Tuesday 17 July 2012

Wisdom & Stories from the DANNY DEVITO Masterclass at the THEATRE ROYAL HAYMARKET, LONDON

I had a three hour gap in my schedule today, and didn't know why. Then I got the invite to go see Danny Devito on Haymarket, where I already was. Sometimes you don't need to have everything decided, you need space for the universe to guide you.


He told the famous story about his audition for TAXI. He walked into the room, threw the script down and said, "Who wrote this shit?" There was a moment's silence, and then they all started laughing. He knew he'd get the role.

He says being comfortable going into an audition in 90% of the job. Mastering yourself, so that you can show them a piece of who YOU are. Even though you're a character, you're showing them YOU. When you can do that, then you stand a chance. 

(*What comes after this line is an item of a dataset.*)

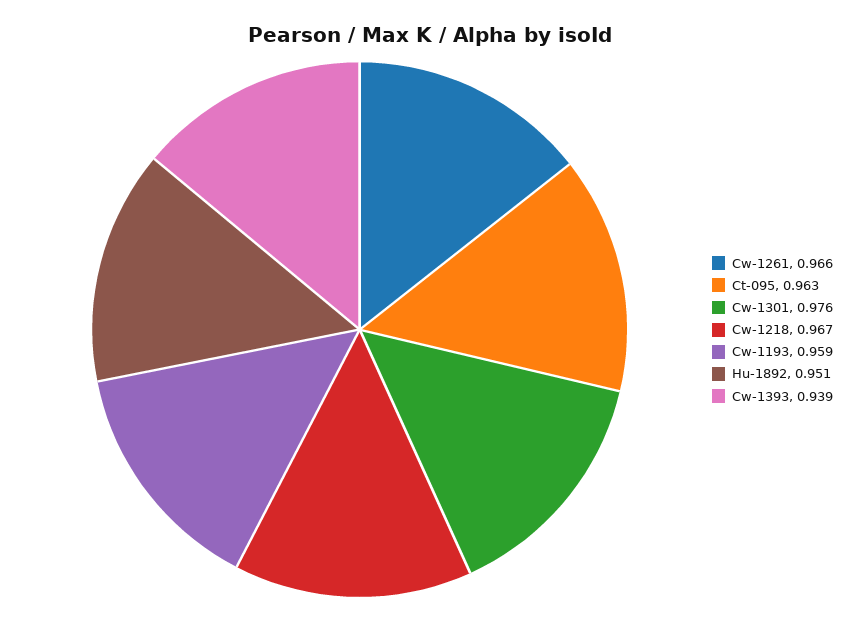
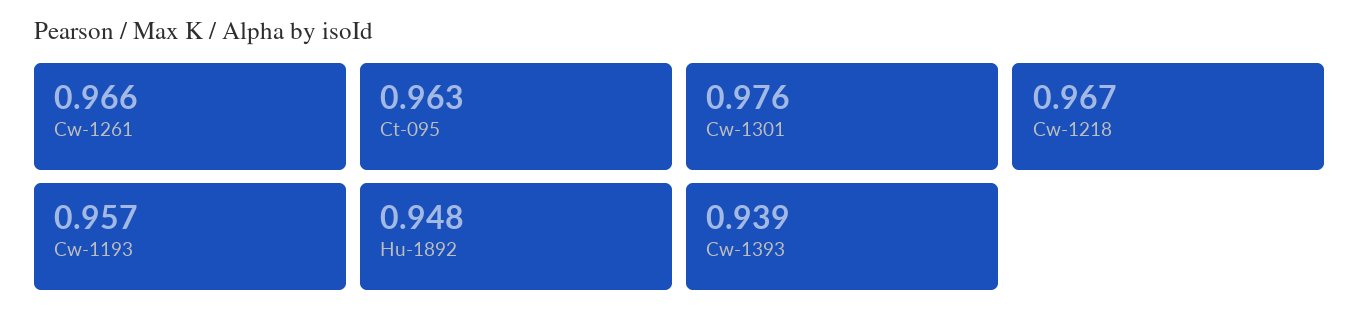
Cw-1193: 0.959 -> 0.957
Hu-1892: 0.951 -> 0.948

He says you should go in with 'something'. Make a decision about your character.


He finishes his run on London's West End in 'THE SUNSHINE BOYS' this Saturday. Sunday he flies home. Monday he begins shooting the new season of 'IT'S ALWAYS SUNNY IN PHILADELPHIA'

People don't realise how hard the big actors work. Not just to make it in the industry, but to sustain it.


He says it depends who you're working with. If it's a Neil Simon stage play or a David Mamet screenplay, every comma is essential. Your job is to service to vision.

On 'IT'S ALWAYS SUNNY IN PHILADELPHIA', improvisation is king. They shoot on three cameras, so if they nail it, they have all the coverage.


I was down in the front row (of course), so got the first audience question. I said, "When you worked with Woody Allen---" and then DeVito snapped to life. Everyone has a Woody Allen story and this is his:

He got 9 pages sent in the post, with a note from Woody. It said "if you like it, keep it and we'll do it. If not, send it back and we'll work together in the future."

He kept it, but didn't talk to anyone else from the production again.

Months later, I think it was again through the post, he had to decide on costume, on a few pairs of shoes and a suit, which he did. 

Then suddenly he got the call. "We're doing the scenes on Tuesday". 

Then he was on set, in the trailer. Woody came and said hello, briefly, then went away.

And Woody only gave Danny one direction during the whole shoot, "bigger." He wanted it bigger, more over the top.

The scene where De Vito has a heart attack, they had to shoot it nine times, just so Woody could nail one of his lines.


A couple of actors mentioned that they're training in the same place he went to back in the 60's. He compared it to kindergarten. He said, "Rely on yourself to filter out the bullshit," because so much of it is bullshit. It's about finding what resonates with you.


A young actress asked the typical question, "how do I get cast? How do I make it in comedy?"

DeVito said to focus on the now. Don't get caught up in thoughts of too far ahead. Focus on THIS audition, THIS short film. He says experience is paramount. 

That's the thing with young actors -- they want to know how to make it, they want to know the shortcuts. DeVito reminded people to just do the work. It was simple yet profound.


He told us about the first time he showed "HOFFA" to Jack Nicholson. It was in the screening room at 20th Century Fox, and it was a film print, so you couldn't pause it. It got towards the big ending and Nicholson turned to DeVito and said "Danny, I really need to pee."

DeVito said "No, you can't miss the ending." 

"But I really have to pee," said Nicholson.

DeVito took him to the back on the screening room and opened the double doors.

He went and fetched a garbage can.

DeVito held the can for Nicholson to pee into while watching the end of the movie. And that's a true story.


The last question was, "do you have shit days?"

"I'm having one right now," he quipped.

He says that life is made up of good and bad, and that you can avoid neither. He compared it to flowing downstream. Sometimes you're flowing along nicely, sometimes you're hitting up against rocks.

Either way, you're still flowing down that river.

Regarding the bad stuff, he said, "embrace it, and then let it go".

Regarding the good stuff, he said: "embrace it, and then let it go."

Care to share?


  1. ahhh the wisdom that comes with age and experience. nothing beats it

  2. A wise man, indeed. Some very interesting stories and advice.